Sometimes, external professional services can play a significant role in making this happen. Some points to consider when looking for external professional counsel:
Predicting the benefits of projects
You need individuals on your team who have experience in understanding the social benefit that can be expected from each potential project – such as improved housing for vulnerable people, reduced traffic congestion due to a bridge-widening, or increased use of a renovated recreation facility. This helps to determine which of the options is most likely to deliver significant benefits, as well as being able to meet the federal government’s criteria.
Expressing benefits in numerical form
As noted above, public entities will need to generate numerical data to back up their proposals – and those numbers must be based on accurate, verifiable information.
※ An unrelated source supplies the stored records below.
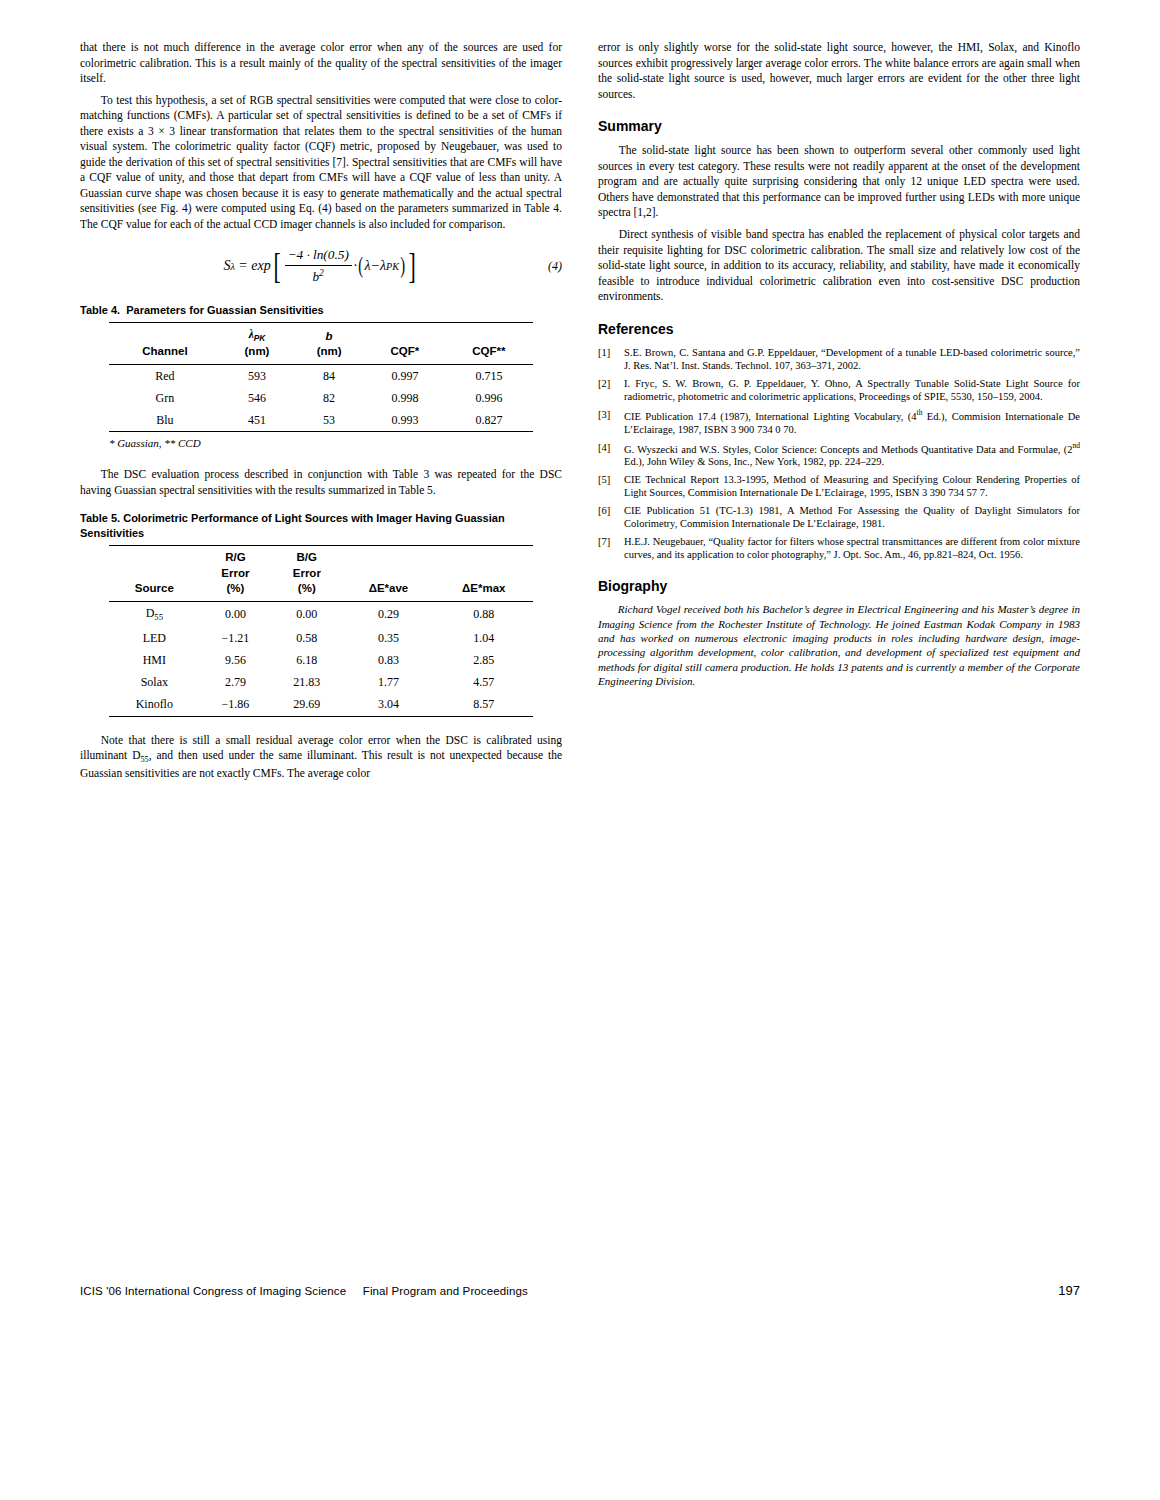that there is not much difference in the average color error when any of the sources are used for colorimetric calibration. This is a result mainly of the quality of the spectral sensitivities of the imager itself.
To test this hypothesis, a set of RGB spectral sensitivities were computed that were close to color-matching functions (CMFs). A particular set of spectral sensitivities is defined to be a set of CMFs if there exists a 3 × 3 linear transformation that relates them to the spectral sensitivities of the human visual system. The colorimetric quality factor (CQF) metric, proposed by Neugebauer, was used to guide the derivation of this set of spectral sensitivities [7]. Spectral sensitivities that are CMFs will have a CQF value of unity, and those that depart from CMFs will have a CQF value of less than unity. A Guassian curve shape was chosen because it is easy to generate mathematically and the actual spectral sensitivities (see Fig. 4) were computed using Eq. (4) based on the parameters summarized in Table 4. The CQF value for each of the actual CCD imager channels is also included for comparison.
Sλ = exp [ −4 · ln(0.5) b 2 · (λ − λPK) ]
(4)
Table 4. Parameters for Guassian Sensitivities
| Channel | λ PK (nm) | b (nm) | CQF* | CQF** |
| --- | --- | --- | --- | --- |
| Red | 593 | 84 | 0.997 | 0.715 |
| Grn | 546 | 82 | 0.998 | 0.996 |
| Blu | 451 | 53 | 0.993 | 0.827 |
* Guassian, ** CCD
The DSC evaluation process described in conjunction with Table 3 was repeated for the DSC having Guassian spectral sensitivities with the results summarized in Table 5.
Table 5. Colorimetric Performance of Light Sources with Imager Having Guassian Sensitivities
| Source | R/G Error (%) | B/G Error (%) | ΔE*ave | ΔE*max |
| --- | --- | --- | --- | --- |
| D 55 | 0.00 | 0.00 | 0.29 | 0.88 |
| LED | −1.21 | 0.58 | 0.35 | 1.04 |
| HMI | 9.56 | 6.18 | 0.83 | 2.85 |
| Solax | 2.79 | 21.83 | 1.77 | 4.57 |
| Kinoflo | −1.86 | 29.69 | 3.04 | 8.57 |
Note that there is still a small residual average color error when the DSC is calibrated using illuminant D55, and then used under the same illuminant. This result is not unexpected because the Guassian sensitivities are not exactly CMFs. The average color
error is only slightly worse for the solid-state light source, however, the HMI, Solax, and Kinoflo sources exhibit progressively larger average color errors. The white balance errors are again small when the solid-state light source is used, however, much larger errors are evident for the other three light sources.
Summary
The solid-state light source has been shown to outperform several other commonly used light sources in every test category. These results were not readily apparent at the onset of the development program and are actually quite surprising considering that only 12 unique LED spectra were used. Others have demonstrated that this performance can be improved further using LEDs with more unique spectra [1,2].
Direct synthesis of visible band spectra has enabled the replacement of physical color targets and their requisite lighting for DSC colorimetric calibration. The small size and relatively low cost of the solid-state light source, in addition to its accuracy, reliability, and stability, have made it economically feasible to introduce individual colorimetric calibration even into cost-sensitive DSC production environments.
References
[1]
S.E. Brown, C. Santana and G.P. Eppeldauer, “Development of a tunable LED-based colorimetric source,” J. Res. Nat’l. Inst. Stands. Technol. 107, 363–371, 2002.
[2]
I. Fryc, S. W. Brown, G. P. Eppeldauer, Y. Ohno, A Spectrally Tunable Solid-State Light Source for radiometric, photometric and colorimetric applications, Proceedings of SPIE, 5530, 150–159, 2004.
[3]
CIE Publication 17.4 (1987), International Lighting Vocabulary, (4th Ed.), Commision Internationale De L’Eclairage, 1987, ISBN 3 900 734 0 70.
[4]
G. Wyszecki and W.S. Styles, Color Science: Concepts and Methods Quantitative Data and Formulae, (2nd Ed.), John Wiley & Sons, Inc., New York, 1982, pp. 224–229.
[5]
CIE Technical Report 13.3-1995, Method of Measuring and Specifying Colour Rendering Properties of Light Sources, Commision Internationale De L’Eclairage, 1995, ISBN 3 390 734 57 7.
[6]
CIE Publication 51 (TC-1.3) 1981, A Method For Assessing the Quality of Daylight Simulators for Colorimetry, Commision Internationale De L’Eclairage, 1981.
[7]
H.E.J. Neugebauer, “Quality factor for filters whose spectral transmittances are different from color mixture curves, and its application to color photography,” J. Opt. Soc. Am., 46, pp.821–824, Oct. 1956.
Biography
Richard Vogel received both his Bachelor’s degree in Electrical Engineering and his Master’s degree in Imaging Science from the Rochester Institute of Technology. He joined Eastman Kodak Company in 1983 and has worked on numerous electronic imaging products in roles including hardware design, image-processing algorithm development, color calibration, and development of specialized test equipment and methods for digital still camera production. He holds 13 patents and is currently a member of the Corporate Engineering Division.
ICIS '06 International Congress of Imaging Science Final Program and Proceedings
197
While numbers in an accounting spreadsheet may be easy to verify, many government entities will struggle with the federal government’s requirements for data on environmental and social benefits. External professionals may be able to provide the support needed.
Credibility with decision-makers
Independent professional services firms live or die based on their neutrality and credibility. Added credibility can come from having done similar projects for other organizations, so that the federal authorities are more likely to trust the findings and recommendations in the funding applications.
Supporting large projects with effective tax strategy
While a project like a bridge or a new recreational centre might be small for the federal government, it might be a huge investment for a mid-size or small municipality. As a result, the municipality’s elected officials and staff may be unfamiliar with all the ways to manage the project in a way that reduces expenses such as sales tax.
This means it helps if the municipality can access expertise on the HST and other tax implications of a project, it may find that saving just a few percentage points on taxes can add up to large sums that can then be plowed into the project budget.